Request >>
Go to the line with "Từ vựng tiếng" in the entries below and write out every line from there through the line with "Rond fruit de 150 à 300 grammes.", exactly and without pictures.

● ● ● ● ●

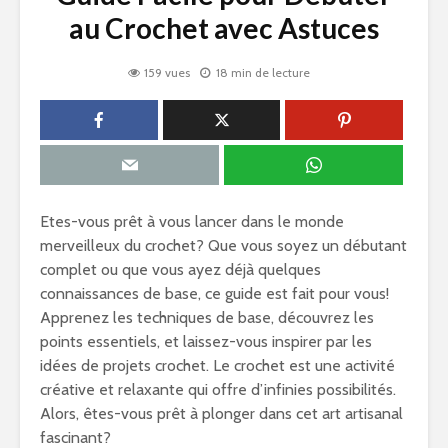
au Crochet avec Astuces
159 vues
18 min de lecture
Etes-vous prêt à vous lancer dans le monde
merveilleux du crochet? Que vous soyez un débutant
complet ou que vous ayez déjà quelques
connaissances de base, ce guide est fait pour vous!
Apprenez les techniques de base, découvrez les
points essentiels, et laissez-vous inspirer par les
idées de projets crochet. Le crochet est une activité
créative et relaxante qui offre d’infinies possibilités.
Alors, êtes-vous prêt à plonger dans cet art artisanal
fascinant?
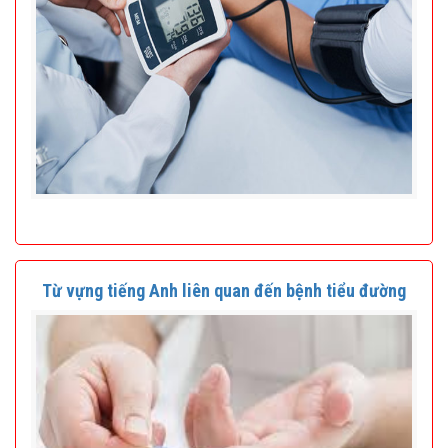
Từ vựng tiếng Anh liên quan đến bệnh tiểu đường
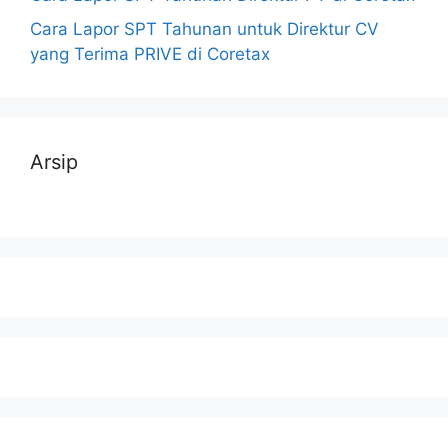
Cara Lapor SPT Tahunan untuk Direktur CV
yang Terima PRIVE di Coretax
Arsip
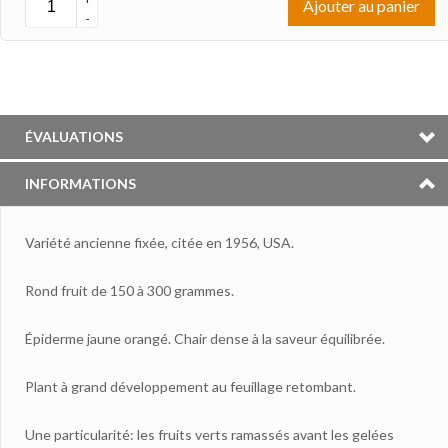
Ajouter au panier
-
ÉVALUATIONS
INFORMATIONS
Variété ancienne fixée, citée en 1956, USA.
Rond fruit de 150 à 300 grammes.
Épiderme jaune orangé. Chair dense à la saveur équilibrée.
Plant à grand développement au feuillage retombant.
Une particularité: les fruits verts ramassés avant les gelées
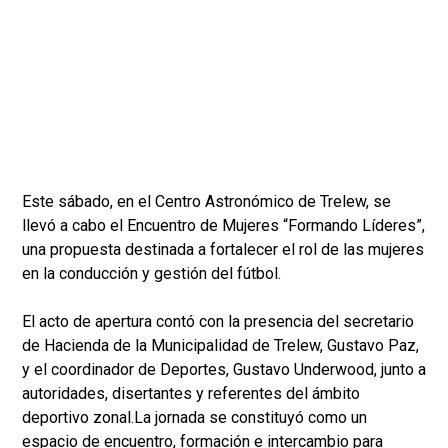
Este sábado, en el Centro Astronómico de Trelew, se
llevó a cabo el Encuentro de Mujeres “Formando Líderes”,
una propuesta destinada a fortalecer el rol de las mujeres
en la conducción y gestión del fútbol.
El acto de apertura contó con la presencia del secretario
de Hacienda de la Municipalidad de Trelew, Gustavo Paz,
y el coordinador de Deportes, Gustavo Underwood, junto a
autoridades, disertantes y referentes del ámbito
deportivo zonal.La jornada se constituyó como un
espacio de encuentro, formación e intercambio para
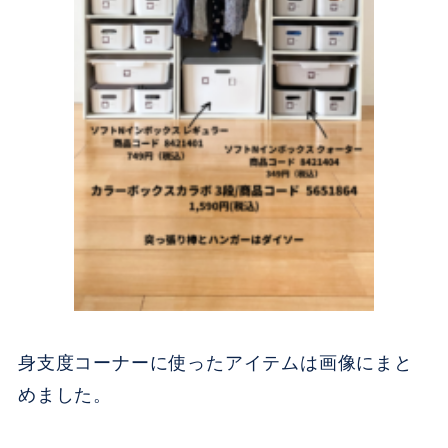
身支度コーナーに使ったアイテムは画像にまと
めました。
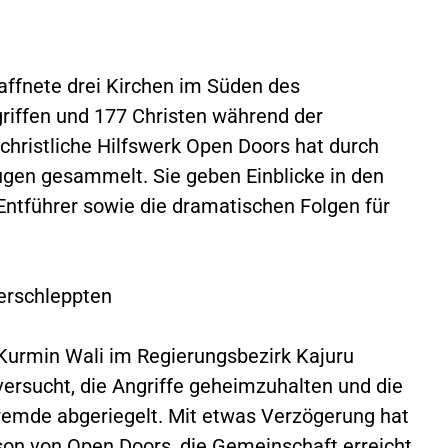
ffnete drei Kirchen im Süden des
riffen und 177 Christen während der
christliche Hilfswerk Open Doors hat durch
ugen gesammelt. Sie geben Einblicke in den
Entführer sowie die dramatischen Folgen für
erschleppten
 Kurmin Wali im Regierungsbezirk Kajuru
versucht, die Angriffe geheimzuhalten und die
emde abgeriegelt. Mit etwas Verzögerung hat
son von Open Doors, die Gemeinschaft erreicht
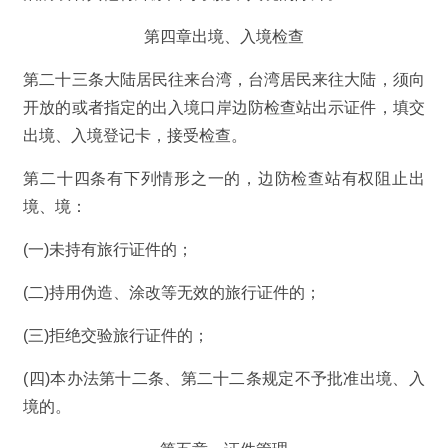
第四章出境、入境检查
第二十三条大陆居民往来台湾，台湾居民来往大陆，须向
开放的或者指定的出入境口岸边防检查站出示证件，填交
出境、入境登记卡，接受检查。
第二十四条有下列情形之一的，边防检查站有权阻止出
境、境：
(一)未持有旅行证件的；
(二)持用伪造、涂改等无效的旅行证件的；
(三)拒绝交验旅行证件的；
(四)本办法第十二条、第二十二条规定不予批准出境、入
境的。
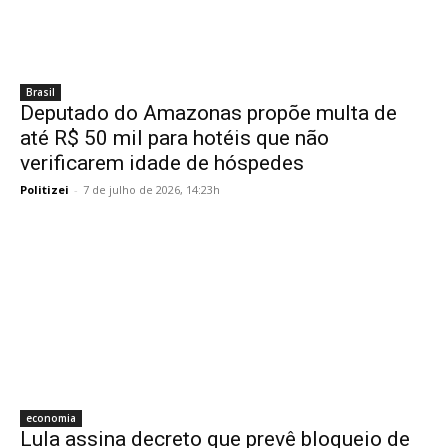
Brasil
Deputado do Amazonas propõe multa de
até R$ 50 mil para hotéis que não
verificarem idade de hóspedes
Politizei
-
7 de julho de 2026, 14:23h
economia
Lula assina decreto que prevê bloqueio de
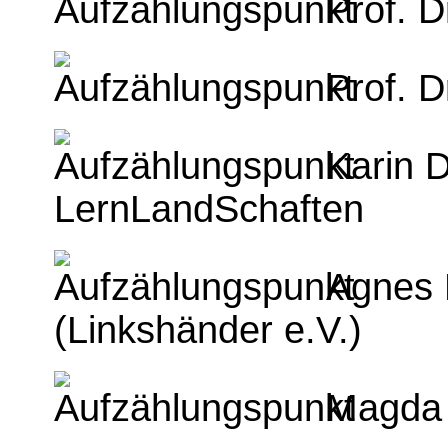
Prof. 
Prof. 
Karin D
LernLandSchaften
Agnes 
(Linkshänder e.V.)
Magda 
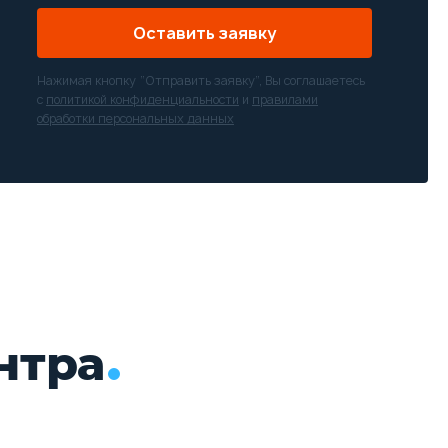
Оставить заявку
Нажимая кнопку “Отправить заявку”, Вы соглашаетесь
с
политикой конфиденциальности
и
правилами
обработки персональных данных
нтра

● ● ● ● ●

Exercise result >>
Từ vựng tiếng Anh liên quan đến bệnh tiểu đường
Cara Lapor SPT Tahunan untuk Direktur CV
yang Terima PRIVE di Coretax
Arsip
Ajouter au panier
-
ÉVALUATIONS
INFORMATIONS
Variété ancienne fixée, citée en 1956, USA.
Rond fruit de 150 à 300 grammes.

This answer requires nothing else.